Project scope is the client's working directory by default (`"auto"`), same as the CLI. The hook
loop and the MCP server are two front doors to one store — use either, or both.

## Security & privacy

engrim is built to be safe to run without a second thought. Full posture in [SECURITY.md](SECURITY.md).

- **No telemetry, never phones home.** engrim itself opens no sockets. The *one* exception is a
  one-time download of the embedding model from HuggingFace on first run (cached forever after, then
  fully offline). Run `ENGRIM_EMBED=off` for a no-network, pure-standard-library posture.
- **Minimal dependencies.** The core is pure standard library; the semantic tier adds `model2vec`
  and its well-known ML deps (numpy, safetensors, tokenizers, huggingface-hub). Lexical mode pulls
  none of them.
- **No dangerous primitives.** No `eval`/`exec`/`pickle`/`subprocess`/shell, and no `yaml.load`
  (frontmatter is parsed by hand) — the classic RCE vectors are designed out.
- **No SQL-injection surface.** Every input is bound via `?`; search terms are tokenized/quoted
  before reaching SQLite, so code symbols and punctuation can't inject query operators.
- **Private on disk.** The store is created owner-only (`0600`) on POSIX.
- **Your data never ships to git.** `*.db` is gitignored; you commit the tool, never your memory.

## Testing

A real test suite covers persistence, hybrid + semantic recall, supersession, the boot pack, the
hook JSON contract, git-root tagging, and the env overrides. CI runs it across Python 3.10–3.13.

```bash
pip install pytest
pytest -q
```

## Limitations & edge cases (the honest list)

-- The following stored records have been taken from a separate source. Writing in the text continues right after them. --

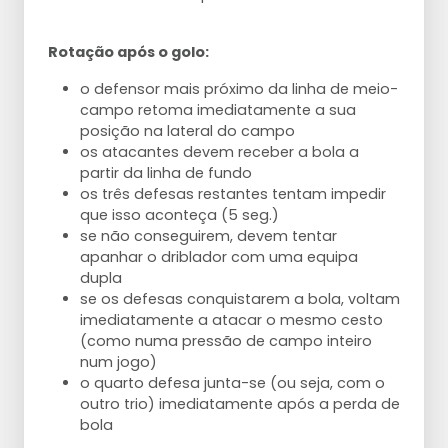
Rotação após o golo:
o defensor mais próximo da linha de meio-
campo retoma imediatamente a sua
posição na lateral do campo
os atacantes devem receber a bola a
partir da linha de fundo
os três defesas restantes tentam impedir
que isso aconteça (5 seg.)
se não conseguirem, devem tentar
apanhar o driblador com uma equipa
dupla
se os defesas conquistarem a bola, voltam
imediatamente a atacar o mesmo cesto
(como numa pressão de campo inteiro
num jogo)
o quarto defesa junta-se (ou seja, com o
outro trio) imediatamente após a perda de
bola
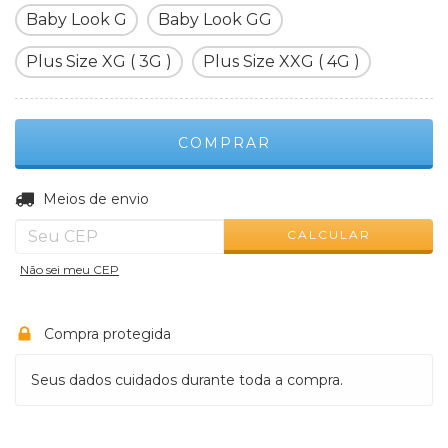
Baby Look G
Baby Look GG
Plus Size XG ( 3G )
Plus Size XXG ( 4G )
ALTERAR CEP
Entregas para o CEP:
Meios de envio
CALCULAR
Não sei meu CEP
Compra protegida
Seus dados cuidados durante toda a compra.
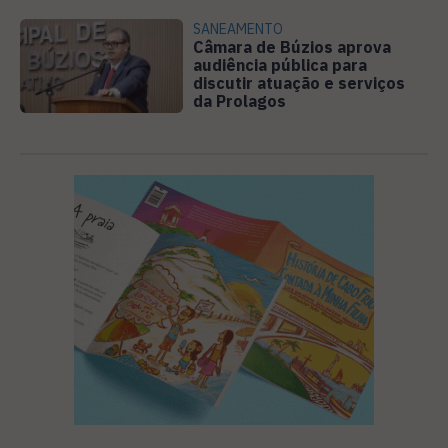
SANEAMENTO
Câmara de Búzios aprova
audiência pública para
discutir atuação e serviços
da Prolagos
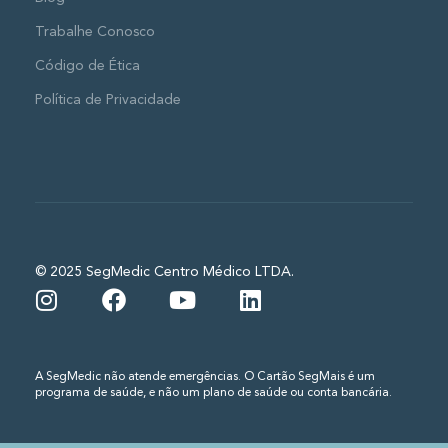
Trabalhe Conosco
Código de Ética
Política de Privacidade
© 2025 SegMedic Centro Médico LTDA.
A SegMedic não atende emergências. O Cartão SegMais é um
programa de saúde, e não um plano de saúde ou conta bancária.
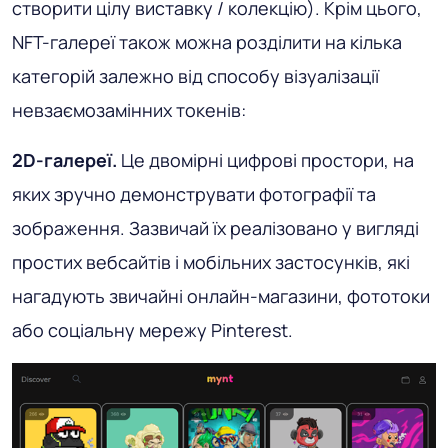
створити цілу виставку / колекцію). Крім цього,
NFT-галереї також можна розділити на кілька
категорій залежно від способу візуалізації
невзаємозамінних токенів:
2D-галереї.
Це двомірні цифрові простори, на
яких зручно демонструвати фотографії та
зображення. Зазвичай їх реалізовано у вигляді
простих вебсайтів і мобільних застосунків, які
нагадують звичайні онлайн-магазини, фототоки
або соціальну мережу Pinterest.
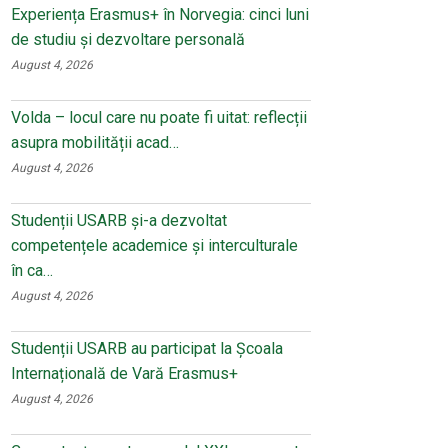
Experiența Erasmus+ în Norvegia: cinci luni
de studiu și dezvoltare personală
August 4, 2026
Volda – locul care nu poate fi uitat: reflecții
asupra mobilității acad…
August 4, 2026
Studenții USARB și-a dezvoltat
competențele academice și interculturale
în ca…
August 4, 2026
Studenții USARB au participat la Școala
Internațională de Vară Erasmus+
August 4, 2026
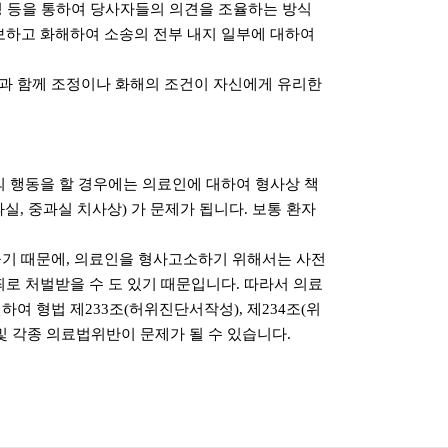
 등을 통하여 당사자들의 의견을 조율하는 방식
보하고 화해하여 소송의 전부 내지 일부에 대하여
과 함께 조정이나 화해의 조건이 자신에게 유리한
 행동을 할 경우에는 의료인에 대하여 형사상 책
, 중과실 치사상) 가 문제가 됩니다. 보통 환자
높기 때문에, 의료인을 형사고소하기 위해서는 사전
로 처벌받을 수 도 있기 때문입니다. 따라서 의료
 형법 제233조(허위진단서작성), 제234조(위
기) 및 각종 의료법위반이 문제가 될 수 있습니다.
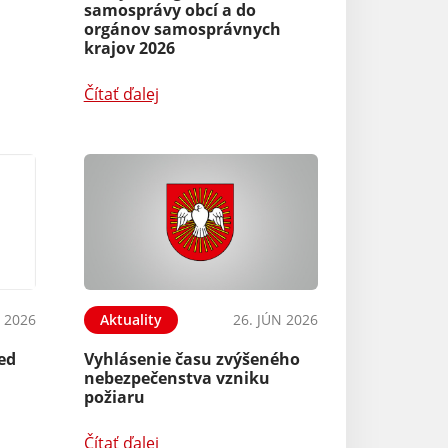
samosprávy obcí a do
orgánov samosprávnych
krajov 2026
Čítať ďalej
N 2026
Aktuality
26. JÚN 2026
red
Vyhlásenie času zvýšeného
nebezpečenstva vzniku
požiaru
Čítať ďalej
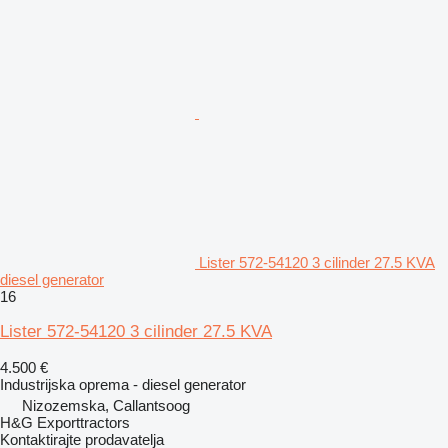
Lister 572-54120 3 cilinder 27.5 KVA
diesel generator
16
Lister 572-54120 3 cilinder 27.5 KVA
4.500 €
Industrijska oprema - diesel generator
Nizozemska, Callantsoog
H&G Exporttractors
Kontaktirajte prodavatelja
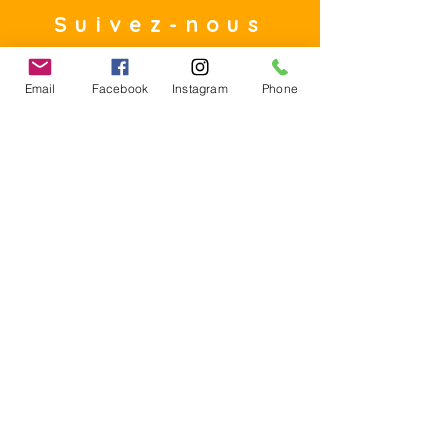
cinéma
Suivez-nous
Email
Facebook
Instagram
Phone
Contact
E-mail :
Contact@founoun360.com
Tél : +216 58 080 130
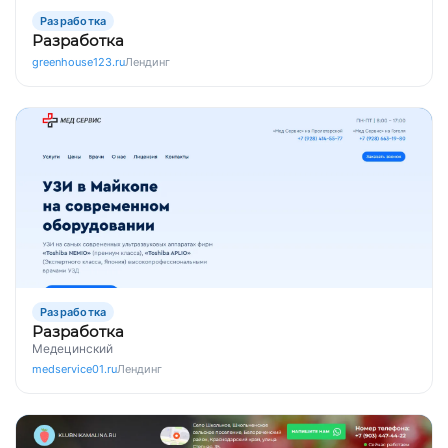
Разработка
Разработка
greenhouse123.ru
Лендинг
Разработка
Разработка
Медецинский
medservice01.ru
Лендинг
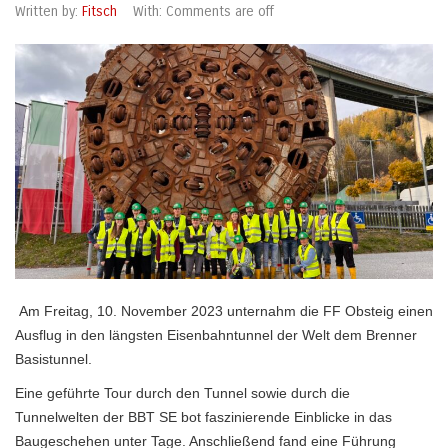
Written by:
Fitsch
With:
Comments are off
Am Freitag, 10. November 2023 unternahm die FF Obsteig einen
Ausflug in den längsten Eisenbahntunnel der Welt dem Brenner
Basistunnel.
Eine geführte Tour durch den Tunnel sowie durch die
Tunnelwelten der BBT SE bot faszinierende Einblicke in das
Baugeschehen unter Tage. Anschließend fand eine Führung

engrim is small and opinionated on purpose. Known edges, stated plainly:

- **It remembers what gets *recorded*, not everything you say.** This is the most important one.
  Curated memory holds what you (or the agent) `add`; the boot pack and the minder only surface
  *that*. If a decision is discussed but never recorded before the session closes, it isn't in
  curated memory — capture matters. (The transcript `log` keeps the raw back-and-forth, but it's a
  flight recorder you query deliberately, not what the minder reasons over.)
- **Retrieval, not comprehension.** The minder ranks records by relevance to your prompt — fast and
  good, but it doesn't *understand* them. Hybrid ranking can still over-weight a stray keyword match
  on very abstract queries; rerank and adaptive fusion are on the [roadmap](ROADMAP.md).
- **First-run model download.** The semantic tier fetches a small model from HuggingFace once
  (`engrim setup` does this up front with a visible message). Offline/locked host? `ENGRIM_EMBED=off`
  runs lexical with no network.
- **It doesn't enlarge the context window.** Nothing can. It lets you *use* the window efficiently.
- **Monorepos:** git-root tagging treats the whole repo as one project. For per-package memory, set
  `ENGRIM_PROJECT` per package.
- **Docker on macOS/Windows:** SQLite over a Docker Desktop **bind mount** can hit filesystem-locking
  flakiness. Use a **named volume** there; native Linux bind mounts are fine.
- **Single-user by design.** No auth or multi-tenant model — it's your local memory, not a team server.
- **Moved a project folder?** Memory stays under the old path tag. Re-tag by exporting/re-adding, or
  pin a stable `ENGRIM_PROJECT`.

## Agent support

engrim's core is **agent-agnostic** — a CLI over a SQLite file, so anything that can run a shell
command can use it. The *auto-load* integration (hooks that inject memory automatically) is
**Claude Code-first** in these early releases; the brain is universal, only that adapter is
per-agent. Broader provider support is on the [roadmap](ROADMAP.md). **Open SQLite, no lock-in.**

## Why it's free

engrim is MIT-licensed and free because the people doing the hardest builds shouldn't have to lose
their context to do them. If it saves you a fraction of what it would've saved me, that's the point.
Ideas and pull requests welcome.

## License

MIT © 2026 Tim Gordon. Not affiliated with Anthropic.